HJ-ED-DHJHerald Journal Columns
September 18, 2006, Herald Journal

Croc hunter was a lucky man


What can people living in rural Minnesota learn from a guy who spent his life in the Australian outback?

Quite a lot, actually.

Steve Irwin was a lucky man.

People around the world have mourned the recent death of Australia’s “Crocodile Hunter,” and many have commented on the exceptional bad luck surrounding his demise.

One must concede that, on that particular day, he was a bit unlucky.

The fact that he was killed by a stingray while swimming over the Great Barrier Reef, is evidence of this.

These creatures are generally considered docile, and, in the rare instances that humans are injured by stingrays, it is usually the result of people unwittingly treading on them as they rest on the ocean floor.

These attacks are defensive, rather than aggressive, in nature.

There are some discrepancies in the numbers, but reports suggest that there have only been two fatalities in Australia, and perhaps 20 worldwide, as the result of stingray attacks.

The odds were clearly against Irwin’s being killed by a stringray when he set out to film a new television series (titled “The Ocean’s Deadliest”) that morning.

While it must be conceded that his luck on that particular day was less than good, he was, on the whole, a very lucky man.

He spent his entire life interacting with dangerous creatures, and he clearly understood the risks.

The way that he lived his life provides a lesson for all of us.

This is not to suggest that we should abandon common sense and begin putting ourselves in dangerous situations just for the sake of taking risks. We each need to find our own path.

Irwin died without regrets.

No doubt he would have liked to be around to watch his two children grow up, and at age 44, there were probably a few things he still wanted to do before cashing in his chips.

But, he spent his life doing what he loved.

He was passionate about his work, and he spent his days outdoors interacting with animals.

This was what brought him worldwide fame.

People who watched his shows on television picked up on his unbridled enthusiasm, and his absolute love of what he did.

Many of the people who watched those shows will never come within 100 miles of a crocodile, or the kinds of poisonous snakes and spiders that he worked with.

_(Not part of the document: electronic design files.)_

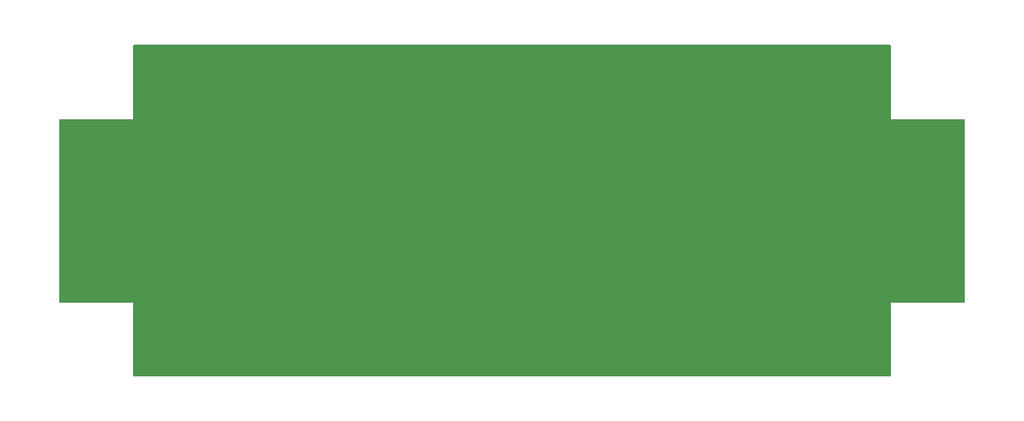
<source format=gbr>
%TF.GenerationSoftware,KiCad,Pcbnew,6.0.1-79c1e3a40b~116~ubuntu20.04.1*%
%TF.CreationDate,2022-10-21T13:42:48+09:00*%
%TF.ProjectId,HV-terminal-branch-board-2-4,48562d74-6572-46d6-996e-616c2d627261,1.0*%
%TF.SameCoordinates,Original*%
%TF.FileFunction,Copper,L1,Top*%
%TF.FilePolarity,Positive*%
%FSLAX46Y46*%
G04 Gerber Fmt 4.6, Leading zero omitted, Abs format (unit mm)*
G04 Created by KiCad (PCBNEW 6.0.1-79c1e3a40b~116~ubuntu20.04.1) date 2022-10-21 13:42:48*
%MOMM*%
%LPD*%
G01*
G04 APERTURE LIST*
%TA.AperFunction,ComponentPad*%
%ADD10C,6.800000*%
%TD*%
%TA.AperFunction,ConnectorPad*%
%ADD11C,12.800000*%
%TD*%
%TA.AperFunction,ViaPad*%
%ADD12C,0.800000*%
%TD*%
%TA.AperFunction,Conductor*%
%ADD13C,6.000000*%
%TD*%
G04 APERTURE END LIST*
D10*
%TO.P,J6,1,Pin_1*%
%TO.N,VBAT(+{slash}-)*%
X137000000Y-83000000D03*
D11*
X137000000Y-83000000D03*
%TD*%
%TO.P,J3,1,Pin_1*%
%TO.N,VBAT(+{slash}-)*%
X95000000Y-67000000D03*
D10*
X95000000Y-67000000D03*
%TD*%
%TO.P,J1,1,Pin_1*%
%TO.N,VBAT(+{slash}-)*%
X111000000Y-67000000D03*
D11*
X111000000Y-67000000D03*
%TD*%
D10*
%TO.P,J2,1,Pin_1*%
%TO.N,VBAT(+{slash}-)*%
X145000000Y-67000000D03*
D11*
X145000000Y-67000000D03*
%TD*%
D10*
%TO.P,J4,1,Pin_1*%
%TO.N,VBAT(+{slash}-)*%
X103000000Y-83000000D03*
D11*
X103000000Y-83000000D03*
%TD*%
%TO.P,J5,1,Pin_1*%
%TO.N,VBAT(+{slash}-)*%
X129000000Y-67000000D03*
D10*
X129000000Y-67000000D03*
%TD*%
D12*
%TO.N,VBAT(+{slash}-)*%
X127500000Y-75000000D03*
X144975418Y-82489104D03*
X87500000Y-65000000D03*
X125007993Y-87503790D03*
X152507993Y-65003790D03*
X107507993Y-75003790D03*
X154974023Y-79999999D03*
X154992535Y-75003789D03*
X109964466Y-80031291D03*
X122500000Y-77500000D03*
X92500000Y-85000000D03*
X152484542Y-74999999D03*
X87500000Y-87500000D03*
X120000000Y-72500000D03*
X127467312Y-84978208D03*
X112472459Y-85013290D03*
X90000000Y-87500000D03*
X142500000Y-75000000D03*
X125007993Y-75003790D03*
X85000000Y-82500000D03*
X114996248Y-74964918D03*
X122500000Y-75000000D03*
X157500000Y-75000000D03*
X137484806Y-72494289D03*
X114960714Y-84974418D03*
X120000000Y-75000000D03*
X87500000Y-82500000D03*
X95000000Y-80000000D03*
X125007993Y-77503790D03*
X114960714Y-79996209D03*
X147507993Y-80003790D03*
X90000000Y-80000000D03*
X144975418Y-84978208D03*
X152507993Y-70003790D03*
X112472459Y-82524186D03*
X112503752Y-77535082D03*
X85000000Y-70000000D03*
X94992007Y-87480753D03*
X154974023Y-82489104D03*
X87500000Y-67500000D03*
X155000000Y-77500000D03*
X102500000Y-65000000D03*
X82500000Y-67500000D03*
X85000000Y-72500000D03*
X114992007Y-87496210D03*
X114992007Y-77496210D03*
X124997097Y-80003789D03*
X117500000Y-87500000D03*
X152503808Y-67473892D03*
X120000000Y-77500000D03*
X122489104Y-84978208D03*
X102500000Y-70000000D03*
X87500000Y-62500000D03*
X154974023Y-69959206D03*
X130007993Y-75003790D03*
X117468707Y-82489104D03*
X120000000Y-82500000D03*
X152503808Y-62495684D03*
X82500000Y-77500000D03*
X122500000Y-82500000D03*
X105000000Y-75000000D03*
X120000000Y-62500000D03*
X87500000Y-85000000D03*
X152503808Y-82492894D03*
X85000000Y-75000000D03*
X154974023Y-67470102D03*
X100000000Y-72500000D03*
X90000000Y-82500000D03*
X149995815Y-79999999D03*
X92500000Y-77500000D03*
X92495871Y-82488482D03*
X104949374Y-72492625D03*
X82500000Y-70000000D03*
X137484806Y-62495684D03*
X134976813Y-72490499D03*
X117500000Y-77500000D03*
X112503752Y-87535082D03*
X145000000Y-77500000D03*
X87500000Y-80000000D03*
X109995759Y-77531292D03*
X127467312Y-82489104D03*
X82500000Y-80000000D03*
X87500000Y-77500000D03*
X157482016Y-72494289D03*
X94992007Y-74996210D03*
X147483411Y-84981998D03*
X149995815Y-82489104D03*
X102507993Y-75003790D03*
X150000000Y-77500000D03*
X154974023Y-72490499D03*
X140000000Y-72500000D03*
X109995759Y-87531292D03*
X157482016Y-67473892D03*
X135007993Y-75003790D03*
X134976813Y-62491894D03*
X92500000Y-75000000D03*
X114960714Y-82485314D03*
X152503808Y-87471102D03*
X137500000Y-75000000D03*
X157507993Y-77503790D03*
X120000000Y-65000000D03*
X149995815Y-84978208D03*
X137507993Y-67503790D03*
X140007993Y-75003790D03*
X82500000Y-82500000D03*
X120000000Y-85000000D03*
X157482016Y-80003789D03*
X157482016Y-82492894D03*
X117500000Y-62500000D03*
X120000000Y-87500000D03*
X129975305Y-87471102D03*
X97500000Y-77500000D03*
X90000000Y-75000000D03*
X92495871Y-79988482D03*
X124997097Y-84981998D03*
X94992007Y-84980753D03*
X144975418Y-87467312D03*
X95000000Y-82500000D03*
X120000000Y-70000000D03*
X117504241Y-74968708D03*
X145000000Y-80000000D03*
X152503808Y-72494289D03*
X87500000Y-72500000D03*
X127500000Y-80000000D03*
X122489104Y-79999999D03*
X82500000Y-72500000D03*
X149995815Y-87467312D03*
X110000000Y-75000000D03*
X112472459Y-80035081D03*
X152503808Y-84981998D03*
X130007993Y-77503790D03*
X137507993Y-70003790D03*
X112507993Y-75003790D03*
X102500000Y-72500000D03*
X132500000Y-75000000D03*
X147483411Y-82492894D03*
X122500000Y-62500000D03*
X87500000Y-75000000D03*
X137507993Y-65003790D03*
X125007993Y-82503790D03*
X90000000Y-85000000D03*
X122500000Y-72500000D03*
X100000000Y-75000000D03*
X157482016Y-69962996D03*
X117468707Y-79999999D03*
X102500000Y-62500000D03*
X92500000Y-87500000D03*
X117453958Y-72492625D03*
X90000000Y-72500000D03*
X142507993Y-77503790D03*
X130007993Y-80003790D03*
X102500000Y-67500000D03*
X149995815Y-72490499D03*
X147483411Y-87471102D03*
X94992007Y-77496210D03*
X147507993Y-77503790D03*
X127500000Y-77500000D03*
X150007993Y-75003790D03*
X117468707Y-84978208D03*
X120000000Y-80000000D03*
X90000000Y-77500000D03*
X85000000Y-77500000D03*
X127467312Y-87467312D03*
X85000000Y-80000000D03*
X122500000Y-87500000D03*
X85000000Y-67500000D03*
X152507993Y-77503790D03*
X120000000Y-67500000D03*
X87500000Y-70000000D03*
X145007993Y-75003790D03*
X152503808Y-80003789D03*
X147500000Y-75000000D03*
X82500000Y-75000000D03*
X97500000Y-75000000D03*
%TD*%
D13*
%TO.N,VBAT(+{slash}-)*%
X103000000Y-75000000D02*
X111000000Y-67000000D01*
X137000000Y-75000000D02*
X145000000Y-67000000D01*
X137000000Y-75000000D02*
X129000000Y-67000000D01*
X103000000Y-75000000D02*
X95000000Y-67000000D01*
X103000000Y-83000000D02*
X103000000Y-75000000D01*
X137000000Y-83000000D02*
X137000000Y-75000000D01*
%TD*%
%TA.AperFunction,Conductor*%
%TO.N,VBAT(+{slash}-)*%
G36*
X152942121Y-60528002D02*
G01*
X152988614Y-60581658D01*
X153000000Y-60634000D01*
X153000000Y-67000000D01*
X159366000Y-67000000D01*
X159434121Y-67020002D01*
X159480614Y-67073658D01*
X159492000Y-67126000D01*
X159492000Y-82874000D01*
X159471998Y-82942121D01*
X159418342Y-82988614D01*
X159366000Y-83000000D01*
X153000000Y-83000000D01*
X153000000Y-89366000D01*
X152979998Y-89434121D01*
X152926342Y-89480614D01*
X152874000Y-89492000D01*
X87126000Y-89492000D01*
X87057879Y-89471998D01*
X87011386Y-89418342D01*
X87000000Y-89366000D01*
X87000000Y-83000000D01*
X80634000Y-83000000D01*
X80565879Y-82979998D01*
X80519386Y-82926342D01*
X80508000Y-82874000D01*
X80508000Y-67126000D01*
X80528002Y-67057879D01*
X80581658Y-67011386D01*
X80634000Y-67000000D01*
X87000000Y-67000000D01*
X87000000Y-60634000D01*
X87020002Y-60565879D01*
X87073658Y-60519386D01*
X87126000Y-60508000D01*
X152874000Y-60508000D01*
X152942121Y-60528002D01*
G37*
%TD.AperFunction*%
%TD*%
M02*

</source>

But somehow, he made a connection with these people.

He may have been crazy.

His life was not without controversy, and there was clearly an element of drama, and of pushing the envelope in his productions.

But it wasn’t just for show. His enthusiasm was genuine.

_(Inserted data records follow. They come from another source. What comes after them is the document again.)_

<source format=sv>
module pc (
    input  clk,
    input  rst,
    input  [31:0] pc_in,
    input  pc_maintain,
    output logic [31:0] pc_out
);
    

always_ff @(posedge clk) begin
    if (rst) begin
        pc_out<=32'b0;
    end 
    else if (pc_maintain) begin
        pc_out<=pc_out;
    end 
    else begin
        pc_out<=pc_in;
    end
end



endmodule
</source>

And, it is unlikely that so many people would have tuned in to watch him talk about wildlife from a “safe” distance. It was the intimacy with nature that set Irwin apart.

He lived life on his terms, the only way he could live.

Some critics say that his recklessness was a disservice to the wife and children he left behind.

But, it could be argued that a life of playing it safe was not an option for Irwin.

It is possible that a more sedate lifestyle would have killed a man with his adventurous spirit more quickly than any of the dangerous animals with which he worked could.

The most important lesson that we can learn from Irwin is not about animals or the environment, it is about passion.

Whether we live in the Australian outback, or New York City, or a small town in Minnesota, there are things that are important to each of us.

We need to find those things, and embrace them.

A life, even a short life, that is complete and lived to the fullest, has got to be better than one that is long, but empty.

There are no guarantees for any of us. There is no way for us to know what tomorrow will bring, but we can be sure that excuses will not give us satisfaction.

Life involves risks. But if we attack every day as if it were our last, we can wring every ounce of living out of the time we have.

We don’t need to wrestle crocodiles or tangle with poisonous snakes to live a full life. But, we do need to figure out what is important to us, and we need to start now.

Tomorrow may be too late.

Steve Irwin understood that. This knowledge allowed him to get the most out of his life, and made him a lucky man. His example is something we can all learn from, no matter where we live.